* [Assigned task] With the line containing "9 de Julio 329 - 1º Piso - Cp U-9100H" as the start and the line containing "ENCONTRANOS EN" as the end, transcribe that span of the entries below exactly, including both.

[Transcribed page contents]

※

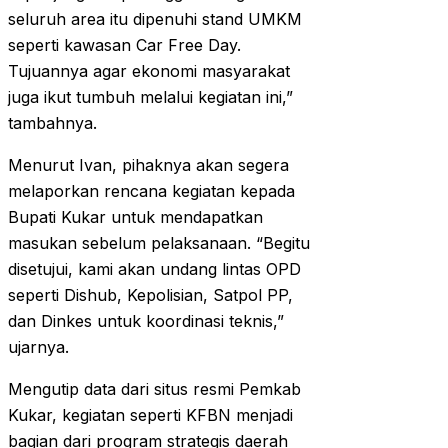
seluruh area itu dipenuhi stand UMKM
seperti kawasan Car Free Day.
Tujuannya agar ekonomi masyarakat
juga ikut tumbuh melalui kegiatan ini,”
tambahnya.
Menurut Ivan, pihaknya akan segera
melaporkan rencana kegiatan kepada
Bupati Kukar untuk mendapatkan
masukan sebelum pelaksanaan. “Begitu
disetujui, kami akan undang lintas OPD
seperti Dishub, Kepolisian, Satpol PP,
dan Dinkes untuk koordinasi teknis,”
ujarnya.
Mengutip data dari situs resmi Pemkab
Kukar, kegiatan seperti KFBN menjadi
bagian dari program strategis daerah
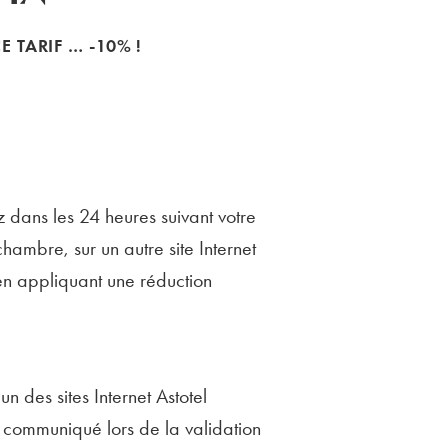
TARIF … -10% !
ez dans les 24 heures suivant votre
hambre, sur un autre site Internet
 en appliquant une réduction
n des sites Internet Astotel
n communiqué lors de la validation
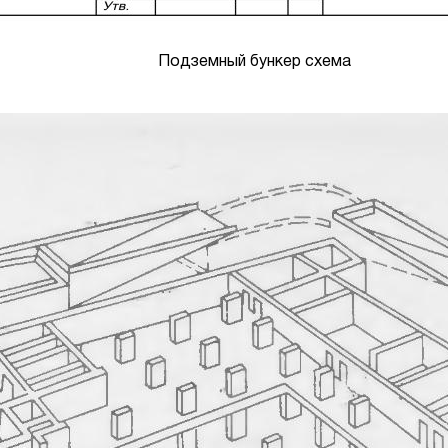
Подземный бункер схема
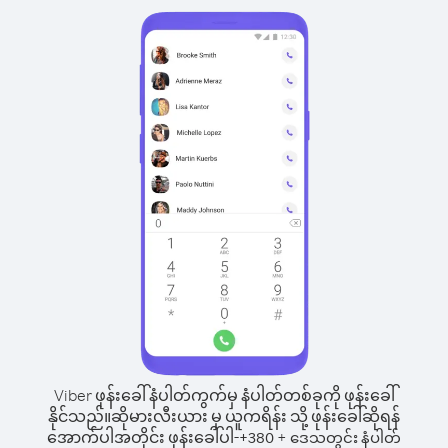
Viber ဖုန်းခေါ်နံပါတ်ကွက်မှ နံပါတ်တစ်ခုကို ဖုန်းခေါ်
နိုင်သည်။
ဆိုမားလီးယား မှ ယူကရိန်း သို့ ဖုန်းခေါ်ဆိုရန်
အောက်ပါအတိုင်း ဖုန်းခေါ်ပါ-
+
+
380
ဒေသတွင်း နံပါတ်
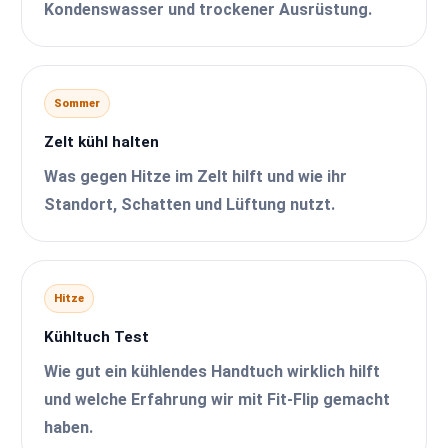
Kondenswasser und trockener Ausrüstung.
Sommer
Zelt kühl halten
Was gegen Hitze im Zelt hilft und wie ihr
Standort, Schatten und Lüftung nutzt.
Hitze
Kühltuch Test
Wie gut ein kühlendes Handtuch wirklich hilft
und welche Erfahrung wir mit Fit-Flip gemacht
haben.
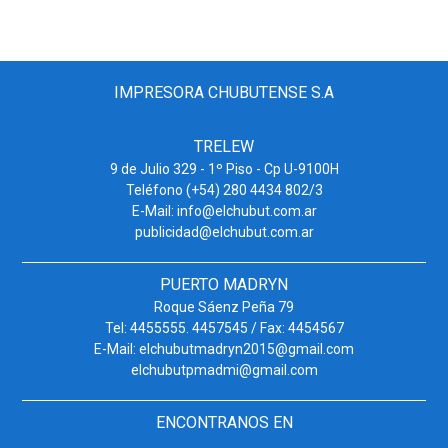
IMPRESORA CHUBUTENSE S.A
TRELEW
9 de Julio 329 - 1º Piso - Cp U-9100H
Teléfono (+54) 280 4434 802/3
E-Mail: info@elchubut.com.ar
publicidad@elchubut.com.ar
PUERTO MADRYN
Roque Sáenz Peña 79
Tel: 4455555. 4457545 / Fax: 4454567
E-Mail: elchubutmadryn2015@gmail.com
elchubutpmadmi@gmail.com
ENCONTRANOS EN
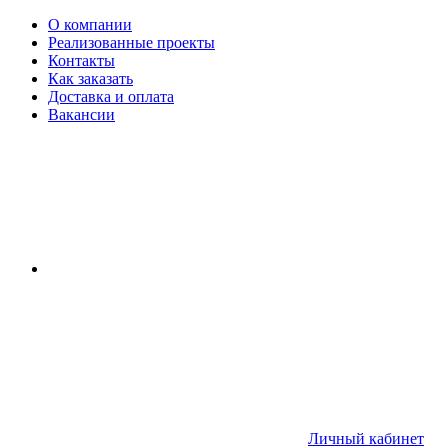
О компании
Реализованные проекты
Контакты
Как заказать
Доставка и оплата
Вакансии
Личный кабинет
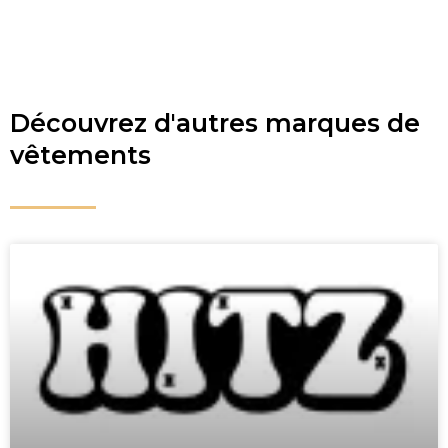
Découvrez d'autres marques de
vêtements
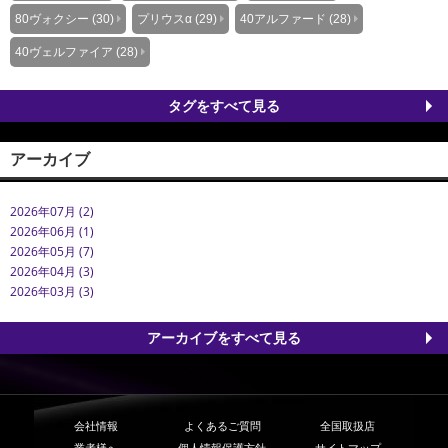
80ヴォクシー (30)
プリウスα (29)
40アルファード (28)
40ヴェルファイア (28)
タグをすべて見る
アーカイブ
2026年07月 (2)
2026年06月 (1)
2026年05月 (7)
2026年04月 (3)
2026年03月 (3)
アーカイブをすべて見る
会社情報
よくあるご質問
全国取扱店
業者様へ
個人情報保護方針
サイトマップ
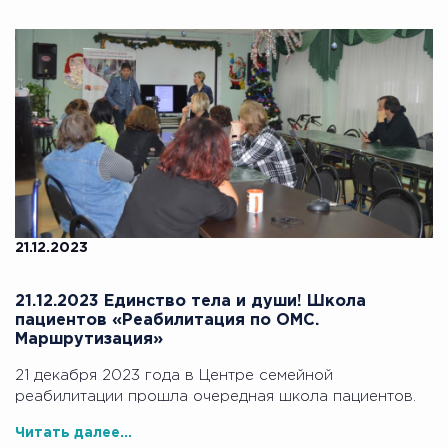
21.12.2023
21.12.2023 Единство тела и души! Школа
пациентов «Реабилитация по ОМС.
Маршрутизация»
21 декабря 2023 года в Центре семейной
реабилитации прошла очередная школа пациентов.
Читать далее...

※

* [Completed exercise]
9 de Julio 329 - 1º Piso - Cp U-9100H
Teléfono (+54) 280 4434 802/3
E-Mail: info@elchubut.com.ar
publicidad@elchubut.com.ar
PUERTO MADRYN
Roque Sáenz Peña 79
Tel: 4455555. 4457545 / Fax: 4454567
E-Mail: elchubutmadryn2015@gmail.com
elchubutpmadmi@gmail.com
ENCONTRANOS EN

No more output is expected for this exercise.